Growth in profits at Kier reflects government spending on infrastructure

A construction services and property giant has reported a strong financial performance for the year ended June 30 2023, that has resulted in pension schemes being in a significantly improved position and will see it return to providing dividends to shareholders.

Kier Group Plc announced pre-tax profits of £51.9m compared with £15.9m in the previous year and revealed it has an order book of £10.1bn.

This came despite inflationary pressures and a drop in revenue of 73.9% in its property business.

The group, which has undergone a "transformation, rationalisation and capitalisation" over the past two years, says it is well positioned to continue benefiting from UK government infrastructure spending commitments.

Andrew Davies, the group's chief executive, Andrew Davies, Chief Executive, said it had achieved "considerable operational and financial progress" over the last two years, reflected in the significantly improved financial performance in 2023. 

"It is testament to the hard work and commitment of our people who have enhanced our resilience and strengthened our financial position in line with the objectives set out in our medium-term value creation plan," he said. 

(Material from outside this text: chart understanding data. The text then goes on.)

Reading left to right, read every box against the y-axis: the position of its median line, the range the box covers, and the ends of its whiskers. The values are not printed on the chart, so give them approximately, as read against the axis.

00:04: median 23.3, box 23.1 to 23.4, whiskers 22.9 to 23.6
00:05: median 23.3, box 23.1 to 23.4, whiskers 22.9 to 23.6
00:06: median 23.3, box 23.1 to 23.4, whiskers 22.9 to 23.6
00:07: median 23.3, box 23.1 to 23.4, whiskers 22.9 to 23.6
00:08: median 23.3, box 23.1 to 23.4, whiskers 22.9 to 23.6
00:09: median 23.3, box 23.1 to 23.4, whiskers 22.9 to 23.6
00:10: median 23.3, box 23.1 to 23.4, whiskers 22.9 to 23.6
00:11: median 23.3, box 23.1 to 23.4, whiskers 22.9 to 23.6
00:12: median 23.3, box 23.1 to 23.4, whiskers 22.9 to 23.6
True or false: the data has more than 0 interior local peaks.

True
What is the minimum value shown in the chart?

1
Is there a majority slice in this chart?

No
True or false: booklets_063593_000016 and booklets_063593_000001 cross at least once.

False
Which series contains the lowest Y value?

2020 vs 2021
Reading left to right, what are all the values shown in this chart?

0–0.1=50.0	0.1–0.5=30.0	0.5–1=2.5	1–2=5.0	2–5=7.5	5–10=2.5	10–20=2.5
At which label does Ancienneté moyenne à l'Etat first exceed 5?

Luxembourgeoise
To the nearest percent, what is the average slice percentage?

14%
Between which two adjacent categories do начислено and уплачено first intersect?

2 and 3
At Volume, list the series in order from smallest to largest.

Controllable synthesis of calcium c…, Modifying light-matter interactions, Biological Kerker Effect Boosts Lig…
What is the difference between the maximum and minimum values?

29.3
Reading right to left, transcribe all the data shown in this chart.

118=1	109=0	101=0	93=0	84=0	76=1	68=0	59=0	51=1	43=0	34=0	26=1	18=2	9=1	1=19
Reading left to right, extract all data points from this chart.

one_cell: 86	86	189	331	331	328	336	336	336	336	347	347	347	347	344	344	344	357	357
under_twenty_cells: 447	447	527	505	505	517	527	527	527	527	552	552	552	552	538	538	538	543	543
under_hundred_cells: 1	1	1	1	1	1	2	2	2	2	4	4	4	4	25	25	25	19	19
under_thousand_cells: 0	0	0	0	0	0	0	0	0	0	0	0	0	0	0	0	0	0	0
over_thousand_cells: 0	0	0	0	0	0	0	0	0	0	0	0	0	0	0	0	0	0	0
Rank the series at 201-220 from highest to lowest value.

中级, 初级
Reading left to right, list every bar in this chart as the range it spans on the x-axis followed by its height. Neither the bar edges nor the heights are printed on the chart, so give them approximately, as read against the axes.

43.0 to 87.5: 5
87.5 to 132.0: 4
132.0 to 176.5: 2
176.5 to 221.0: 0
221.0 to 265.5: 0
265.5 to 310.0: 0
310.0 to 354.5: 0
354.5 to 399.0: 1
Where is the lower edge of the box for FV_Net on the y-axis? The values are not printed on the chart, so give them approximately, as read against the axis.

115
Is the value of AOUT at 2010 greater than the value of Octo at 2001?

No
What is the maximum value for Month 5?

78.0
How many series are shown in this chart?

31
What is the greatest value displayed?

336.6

"Our order book remains strong at £10.1bn and provides us with good, multi-year revenue visibility. 

"The contracts within our order book reflect the bidding discipline and risk management now embedded in the business. 

"I am also particularly pleased to report, the Group significantly improved its year-end net cash position [£64.1m] and has confidence in sustaining this momentum going forward."

The firm's revenue of £3.4bn, which increased 4.6% compared to the previous year, reflects growth in both the infrastructure services and construction segments, which saw revenues of more than £1.7bn and more than £1.65bn respectively.

This was offset by the anticipated reduction in the property business, which saw revenues of £37.6m compared to £144.3m in the previous year, driven by market conditions such as rising inflation and interest rates.

Kier has more than 400 live projects at any given time and says regularly delivering existing contracts and pricing new contracts is mitigating against cost pressures.

Adjusted earnings per share rose to 19.2p compared to 16.8p the previous year and the firm announced it would now reinstate dividends to ensure shareholders "share the benefits of the group's growth".

Highlights for the group in 2023 included being appointed by National Highways to carry out an essential maintenance programme on eight viaducts at Lune Gorge, spanning the M6 and being reappointed to the £55m per year, three-year extension of the Network Service Alliance framework by South West Water and Bournemouth Water.

The firm was also appointed to the £5.1bn Strategic Alliance Contract Framework in relation to the Defence Estate Optimisation ("DEO") Portfolio by the Ministry of Defence and was re-appointed to the £4.5bn Southern Construction Framework.

Kier was also appointed by L&Q for its Major Works Investment Programme to deliver housing maintenance across its estate and started work on site at our Trade City scheme in Manchester.

At the beginning of the month, Kier agreed to acquire substantially all of the rail assets of Buckingham Group Contracting Limited and its HS2 contract, supplying Kier's HS2 joint venture EFKB for a total cash consideration of up to £9.6m

The firm said this provided a "cultural fit" as well as accelerating its broader rail strategy. The acquisition provided the firm with a number of new rail clients and brought 180 high quality new employees into the fold.

Kier is delivering a number of projects across the rail sector, including a £65m upgrade of Oxford Railway Station.

Throughout the last year, the firm also demonstrated its commitment to a number of 'Performance Excellence' workstreams, to continuously improve health and safety, employee wellbeing and workplace culture and is set to focus on 'Digital and Simplification' throughout 2024.


It has reinforced its commitment to its own and the governments environmental, social and governance goals.


Key appointments during the year for the firm included the propmotion of Louisa Finlay to chief people officer and the appointment of Stuart Togwell as group managing director, construction.


Optimistic about the year ahead, Davies said: "The new financial year has started well, and we are trading in line with our expectations. 


"The Group is well positioned to continue benefiting from UK Government infrastructure spending commitments and we are confident in sustaining the strong cash generation evidenced this year. 


"This, combined with our focus on operational delivery, gives the Group a clear line-of-sight to significantly de-lever."